Autonomo vs SL Company in Spain: Which Structure Fits You

A practical 2026 guide for expats moving to Spain, comparing Autonomo vs SL company structures. Understand the key differences, requirements, and steps to choose the right fit.

Updated February 12, 2026
WorkBusinessAutonomo

Spain can absolutely improve your quality of life, but bureaucracy and planning mistakes can make this part of the move expensive. This guide covers Autonomo vs SL Company in Spain: Which Structure Fits You so you can choose the right legal structure before committing to contracts, pricing, and compliance workload.

Last reviewed on February 11, 2026. Rules, office criteria, and processing times can change. Confirm current requirements with official sources before filing or paying fees.

Clear promise

By the end of this guide, you should be able to make a confident go/no-go decision and execute the next steps without guessing.

Quick reality check

This guide is most relevant if:

  • You are planning to work as an independent professional (autónomo) or establish a small business in Spain.
  • You need to understand the differences in tax, social security, and legal liability between these two structures.

This guide will be less directly applicable if:

  • You are primarily seeking traditional employment with a Spanish company (as an employee).
  • Your business has complex legal requirements that go beyond the scope of autónomo or a standard SL.

Decision questions to answer first

  • What revenue and risk profile makes each structure sensible?
  • How much admin complexity can you manage at your current stage?
  • Do clients or partners require one structure over the other?

Step-by-step main guidance

1. Model year-one economics under both structures.

2. Estimate administrative overhead and support costs realistically.

3. Validate client/commercial constraints before deciding.

4. Choose structure and execute registration in sequence.

5. Set quarterly review point to confirm decision still fits.

Costs, timing, and required documents

Use these ranges for planning, not as guarantees. Actual times can vary significantly.

Aim of the exercise. Continue the guide above comparing autónomo and SL company structures in Spain, starting right after its final sentence.

Supplied material.

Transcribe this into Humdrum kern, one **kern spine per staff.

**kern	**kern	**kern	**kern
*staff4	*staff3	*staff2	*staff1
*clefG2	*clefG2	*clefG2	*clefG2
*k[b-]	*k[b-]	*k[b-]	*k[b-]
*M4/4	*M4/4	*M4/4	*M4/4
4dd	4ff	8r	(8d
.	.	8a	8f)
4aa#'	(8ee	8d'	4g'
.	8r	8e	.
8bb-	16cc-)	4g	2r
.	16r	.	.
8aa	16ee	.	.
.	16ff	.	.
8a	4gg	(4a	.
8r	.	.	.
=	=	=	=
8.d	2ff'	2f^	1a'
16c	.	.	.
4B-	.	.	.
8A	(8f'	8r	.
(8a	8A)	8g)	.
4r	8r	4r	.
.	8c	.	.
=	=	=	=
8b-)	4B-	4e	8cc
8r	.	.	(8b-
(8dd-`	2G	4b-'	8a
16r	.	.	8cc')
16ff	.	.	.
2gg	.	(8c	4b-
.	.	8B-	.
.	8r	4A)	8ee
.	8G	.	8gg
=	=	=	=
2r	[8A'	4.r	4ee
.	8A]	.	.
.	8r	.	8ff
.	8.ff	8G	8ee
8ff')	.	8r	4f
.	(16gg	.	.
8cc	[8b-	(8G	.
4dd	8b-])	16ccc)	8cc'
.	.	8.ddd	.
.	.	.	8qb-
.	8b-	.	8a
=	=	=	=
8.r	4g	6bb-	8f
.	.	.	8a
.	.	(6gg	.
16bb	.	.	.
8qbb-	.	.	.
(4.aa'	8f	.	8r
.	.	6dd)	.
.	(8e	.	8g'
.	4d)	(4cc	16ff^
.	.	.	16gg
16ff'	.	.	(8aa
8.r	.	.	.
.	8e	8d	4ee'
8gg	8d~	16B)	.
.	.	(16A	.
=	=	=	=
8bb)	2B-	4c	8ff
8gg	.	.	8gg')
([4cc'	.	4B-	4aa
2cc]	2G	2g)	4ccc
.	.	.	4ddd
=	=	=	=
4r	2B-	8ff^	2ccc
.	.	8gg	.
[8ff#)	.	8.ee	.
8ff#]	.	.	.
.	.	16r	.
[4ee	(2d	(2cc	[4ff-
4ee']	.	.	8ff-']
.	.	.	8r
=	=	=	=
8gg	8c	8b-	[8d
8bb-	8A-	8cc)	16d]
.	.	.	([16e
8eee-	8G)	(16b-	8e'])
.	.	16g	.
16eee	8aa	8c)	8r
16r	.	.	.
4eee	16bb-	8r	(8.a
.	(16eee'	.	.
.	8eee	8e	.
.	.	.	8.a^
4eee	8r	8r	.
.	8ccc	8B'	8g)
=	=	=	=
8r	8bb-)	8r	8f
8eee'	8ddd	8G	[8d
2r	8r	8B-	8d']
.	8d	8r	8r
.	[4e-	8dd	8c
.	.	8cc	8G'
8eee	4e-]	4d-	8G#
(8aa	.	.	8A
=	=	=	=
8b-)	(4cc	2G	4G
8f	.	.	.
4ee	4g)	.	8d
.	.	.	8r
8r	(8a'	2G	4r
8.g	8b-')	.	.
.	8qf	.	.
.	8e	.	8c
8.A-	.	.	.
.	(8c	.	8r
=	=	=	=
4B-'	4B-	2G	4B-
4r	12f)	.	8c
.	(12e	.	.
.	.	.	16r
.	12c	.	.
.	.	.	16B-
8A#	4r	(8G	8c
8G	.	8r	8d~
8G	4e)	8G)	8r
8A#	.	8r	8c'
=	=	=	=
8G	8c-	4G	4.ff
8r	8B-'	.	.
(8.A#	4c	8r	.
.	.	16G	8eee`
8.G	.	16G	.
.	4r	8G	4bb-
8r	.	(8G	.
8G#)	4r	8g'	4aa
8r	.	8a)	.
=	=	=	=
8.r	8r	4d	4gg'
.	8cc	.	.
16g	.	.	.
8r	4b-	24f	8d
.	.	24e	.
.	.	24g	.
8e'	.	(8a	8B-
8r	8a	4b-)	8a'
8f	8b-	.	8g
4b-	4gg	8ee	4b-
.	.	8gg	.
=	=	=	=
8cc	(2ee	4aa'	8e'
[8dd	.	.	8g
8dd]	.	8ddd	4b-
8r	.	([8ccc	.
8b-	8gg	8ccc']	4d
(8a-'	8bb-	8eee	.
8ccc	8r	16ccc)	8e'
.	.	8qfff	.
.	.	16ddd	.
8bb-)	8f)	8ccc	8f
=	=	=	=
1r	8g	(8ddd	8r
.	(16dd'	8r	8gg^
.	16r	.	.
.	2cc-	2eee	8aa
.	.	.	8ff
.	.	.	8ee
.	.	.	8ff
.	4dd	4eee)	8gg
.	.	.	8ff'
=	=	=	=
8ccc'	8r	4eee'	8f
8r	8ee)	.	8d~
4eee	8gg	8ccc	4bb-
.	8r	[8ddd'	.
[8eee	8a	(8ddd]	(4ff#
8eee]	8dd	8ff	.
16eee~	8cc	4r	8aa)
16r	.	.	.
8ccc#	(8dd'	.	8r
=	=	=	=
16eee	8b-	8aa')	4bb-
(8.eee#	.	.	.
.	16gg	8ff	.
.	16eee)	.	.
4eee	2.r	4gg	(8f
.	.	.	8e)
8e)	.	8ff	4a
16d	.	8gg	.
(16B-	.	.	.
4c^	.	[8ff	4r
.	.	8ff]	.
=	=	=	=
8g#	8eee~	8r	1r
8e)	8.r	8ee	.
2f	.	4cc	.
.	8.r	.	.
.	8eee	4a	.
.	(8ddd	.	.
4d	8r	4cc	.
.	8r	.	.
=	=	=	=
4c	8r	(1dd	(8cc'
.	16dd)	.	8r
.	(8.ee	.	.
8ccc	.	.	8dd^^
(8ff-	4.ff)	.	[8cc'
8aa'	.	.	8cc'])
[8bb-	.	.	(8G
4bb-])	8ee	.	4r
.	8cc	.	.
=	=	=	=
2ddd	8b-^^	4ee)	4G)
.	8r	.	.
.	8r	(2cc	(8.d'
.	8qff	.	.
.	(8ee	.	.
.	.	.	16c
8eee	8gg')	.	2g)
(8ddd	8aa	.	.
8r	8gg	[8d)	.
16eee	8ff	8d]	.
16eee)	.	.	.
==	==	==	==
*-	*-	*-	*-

Result for this task.
  • Initial assessment & decision making: 1 to 2 weeks (e.g., comparing options, gathering financial projections).
  • Autónomo registration: 1 to 3 days (relatively quick once documents are ready).
  • SL Company incorporation: 2 to 4 weeks (involves notary, Mercantile Registry, and tax agency steps).

Core information and documents to prepare:

  • Financial Projections: Detailed revenue forecast and expense assumptions for the first 12-24 months.
  • Client/Commercial Requirements: Any specific demands from clients or partners regarding your legal structure.
  • Comparative Analysis: Tax and social security models for both autónomo and SL options, tailored to your projected income.
  • Cost Estimates: Full breakdown of setup and ongoing compliance costs for each structure (e.g., notary fees, registry fees, gestor/accountant costs).
  • Risk & Liability Assessment: Evaluation of personal liability exposure and how each structure addresses it, aligned with your growth plans.

Common mistakes and how to avoid them

  • Choosing structure only on tax headline without admin/risk context.
  • Ignoring how client procurement rules affect eligibility to contract.
  • Accepting work terms before confirming permit and registration compatibility.

Final action plan: what to do this week

  1. Build side-by-side model for tax, admin cost, and liability.
  2. Check whether your main clients have legal-entity requirements.
  3. List minimum compliance tasks for each route.
  4. Decide initial structure and implementation timeline.